Als Jesus einst auf dem Ölberg sich befand und zu seinen Füßen Jerusalem sah, die Stadt Davids, diese prachtvolle Stadt, diesen Mittelpunkt des auserwählten Volkes Gottes, diesen majestätischen Tempel, da fing er zu weinen a und rief schmerzlich bewegt aus: „Wenn doch auch du es erkennen würdest, und zwar an diesem deinem Tag, was dir zum Frieden dient; nun aber ist es vor deinen Augen verborgen!“ Lk 19,42 Jesus sieht im Geist voraus die Gräuel der Verwüstung, die über Jerusalem kommen mussten, wegen seines Unglaubens, seiner Verblendung, seiner Bosheit und Verstocktheit, und dieses unvermeidliche Strafgericht, das Jesus hereinbrechen sieht, rührt ihn bis zu Tränen.

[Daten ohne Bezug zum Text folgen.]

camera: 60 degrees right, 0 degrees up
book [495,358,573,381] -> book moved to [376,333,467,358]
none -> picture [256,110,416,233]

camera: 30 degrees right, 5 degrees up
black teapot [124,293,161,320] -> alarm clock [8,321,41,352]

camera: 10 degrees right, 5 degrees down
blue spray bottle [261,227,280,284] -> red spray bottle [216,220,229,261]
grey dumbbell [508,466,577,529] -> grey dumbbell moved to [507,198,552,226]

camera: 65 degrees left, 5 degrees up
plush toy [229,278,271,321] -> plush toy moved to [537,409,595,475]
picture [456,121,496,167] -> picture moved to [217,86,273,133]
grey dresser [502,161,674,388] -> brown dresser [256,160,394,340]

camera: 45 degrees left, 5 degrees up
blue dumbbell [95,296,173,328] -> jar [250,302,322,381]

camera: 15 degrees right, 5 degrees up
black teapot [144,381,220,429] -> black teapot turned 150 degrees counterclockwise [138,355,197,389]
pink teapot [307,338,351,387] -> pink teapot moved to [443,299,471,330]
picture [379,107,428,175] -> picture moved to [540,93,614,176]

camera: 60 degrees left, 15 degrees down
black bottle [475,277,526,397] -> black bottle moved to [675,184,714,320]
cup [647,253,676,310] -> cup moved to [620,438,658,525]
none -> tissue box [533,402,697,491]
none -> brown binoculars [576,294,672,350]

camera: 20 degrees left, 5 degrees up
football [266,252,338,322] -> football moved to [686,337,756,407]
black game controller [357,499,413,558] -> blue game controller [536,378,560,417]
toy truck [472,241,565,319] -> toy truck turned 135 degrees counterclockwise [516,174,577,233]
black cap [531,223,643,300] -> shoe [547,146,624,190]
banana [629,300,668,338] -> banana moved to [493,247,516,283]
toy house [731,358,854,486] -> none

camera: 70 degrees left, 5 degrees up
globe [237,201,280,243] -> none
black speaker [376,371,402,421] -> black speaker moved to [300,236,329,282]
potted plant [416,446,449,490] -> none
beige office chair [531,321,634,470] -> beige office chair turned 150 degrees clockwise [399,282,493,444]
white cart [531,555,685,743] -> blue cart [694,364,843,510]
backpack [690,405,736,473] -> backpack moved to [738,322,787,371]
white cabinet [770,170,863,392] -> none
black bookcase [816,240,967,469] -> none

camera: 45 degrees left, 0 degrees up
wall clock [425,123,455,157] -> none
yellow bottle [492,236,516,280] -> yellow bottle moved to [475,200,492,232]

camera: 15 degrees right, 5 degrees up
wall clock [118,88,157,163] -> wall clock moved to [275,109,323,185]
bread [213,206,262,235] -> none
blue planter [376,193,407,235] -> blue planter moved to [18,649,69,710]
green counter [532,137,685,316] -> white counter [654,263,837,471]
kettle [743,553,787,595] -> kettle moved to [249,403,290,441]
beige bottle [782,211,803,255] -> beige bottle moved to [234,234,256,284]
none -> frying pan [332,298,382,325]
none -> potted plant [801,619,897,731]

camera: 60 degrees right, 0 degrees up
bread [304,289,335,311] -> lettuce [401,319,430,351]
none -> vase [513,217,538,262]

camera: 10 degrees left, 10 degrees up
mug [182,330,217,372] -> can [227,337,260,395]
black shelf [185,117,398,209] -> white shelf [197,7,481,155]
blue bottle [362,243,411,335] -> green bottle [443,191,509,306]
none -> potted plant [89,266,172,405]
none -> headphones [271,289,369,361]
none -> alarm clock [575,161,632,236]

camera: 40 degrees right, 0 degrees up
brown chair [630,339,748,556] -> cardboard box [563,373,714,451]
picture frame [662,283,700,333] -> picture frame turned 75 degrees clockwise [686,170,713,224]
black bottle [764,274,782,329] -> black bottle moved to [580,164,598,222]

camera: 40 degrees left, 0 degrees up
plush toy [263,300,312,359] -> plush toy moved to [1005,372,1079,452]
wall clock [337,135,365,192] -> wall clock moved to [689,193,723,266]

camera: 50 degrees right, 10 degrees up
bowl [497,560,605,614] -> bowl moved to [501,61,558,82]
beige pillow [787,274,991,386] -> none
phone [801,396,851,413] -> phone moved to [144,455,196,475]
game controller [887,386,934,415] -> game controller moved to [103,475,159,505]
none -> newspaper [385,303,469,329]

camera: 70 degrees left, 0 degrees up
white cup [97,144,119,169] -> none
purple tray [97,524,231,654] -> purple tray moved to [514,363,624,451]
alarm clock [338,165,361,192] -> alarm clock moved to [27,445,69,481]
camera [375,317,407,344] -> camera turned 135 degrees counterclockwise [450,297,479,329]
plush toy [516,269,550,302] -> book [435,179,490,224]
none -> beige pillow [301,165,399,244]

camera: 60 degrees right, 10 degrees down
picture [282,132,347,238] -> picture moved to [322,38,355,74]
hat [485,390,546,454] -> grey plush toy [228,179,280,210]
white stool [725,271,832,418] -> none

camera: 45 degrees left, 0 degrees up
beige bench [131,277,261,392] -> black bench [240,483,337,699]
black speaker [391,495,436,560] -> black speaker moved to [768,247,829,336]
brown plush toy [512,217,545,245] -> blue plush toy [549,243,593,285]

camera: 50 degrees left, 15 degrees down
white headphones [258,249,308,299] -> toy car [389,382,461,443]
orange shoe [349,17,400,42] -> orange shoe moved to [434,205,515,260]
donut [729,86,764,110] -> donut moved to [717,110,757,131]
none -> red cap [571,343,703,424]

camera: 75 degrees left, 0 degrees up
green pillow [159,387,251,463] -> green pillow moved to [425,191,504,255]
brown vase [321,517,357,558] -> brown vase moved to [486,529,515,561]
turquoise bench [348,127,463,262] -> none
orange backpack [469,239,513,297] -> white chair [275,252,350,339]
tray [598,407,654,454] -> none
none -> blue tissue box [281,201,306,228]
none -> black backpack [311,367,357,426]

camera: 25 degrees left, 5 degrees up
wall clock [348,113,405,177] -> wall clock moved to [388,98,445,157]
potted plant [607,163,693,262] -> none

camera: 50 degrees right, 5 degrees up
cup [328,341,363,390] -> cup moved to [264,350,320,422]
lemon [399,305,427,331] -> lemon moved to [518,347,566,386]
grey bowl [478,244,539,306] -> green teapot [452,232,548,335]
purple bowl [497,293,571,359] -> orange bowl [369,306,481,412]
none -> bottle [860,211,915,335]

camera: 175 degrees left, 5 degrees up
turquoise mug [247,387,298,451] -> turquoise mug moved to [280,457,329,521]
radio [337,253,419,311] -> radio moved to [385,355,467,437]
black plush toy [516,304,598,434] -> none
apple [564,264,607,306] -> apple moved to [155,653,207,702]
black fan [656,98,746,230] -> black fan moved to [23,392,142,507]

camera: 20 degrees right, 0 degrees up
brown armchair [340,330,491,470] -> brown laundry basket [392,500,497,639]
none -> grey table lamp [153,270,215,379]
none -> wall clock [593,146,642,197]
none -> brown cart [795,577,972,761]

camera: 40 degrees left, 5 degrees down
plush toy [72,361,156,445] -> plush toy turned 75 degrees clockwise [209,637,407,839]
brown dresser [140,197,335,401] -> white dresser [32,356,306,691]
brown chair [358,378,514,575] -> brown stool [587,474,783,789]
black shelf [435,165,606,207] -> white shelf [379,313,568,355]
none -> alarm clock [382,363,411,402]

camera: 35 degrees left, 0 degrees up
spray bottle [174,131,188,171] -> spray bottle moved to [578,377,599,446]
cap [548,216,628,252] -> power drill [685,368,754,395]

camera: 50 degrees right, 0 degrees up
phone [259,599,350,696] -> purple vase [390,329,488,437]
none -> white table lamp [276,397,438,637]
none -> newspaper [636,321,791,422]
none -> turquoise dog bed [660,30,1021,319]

Allein Jesus weint nicht bloß, er hat nicht bloß Mitgefühl und Mitleid, sondern er geht in diese verblendete, verstockte Stadt und sucht sie zu retten. Er predigt in Jerusalem, er wirkt Wunder, er weissagt ihm den Untergang, damit es umkehre auf dem Weg des Verderbens.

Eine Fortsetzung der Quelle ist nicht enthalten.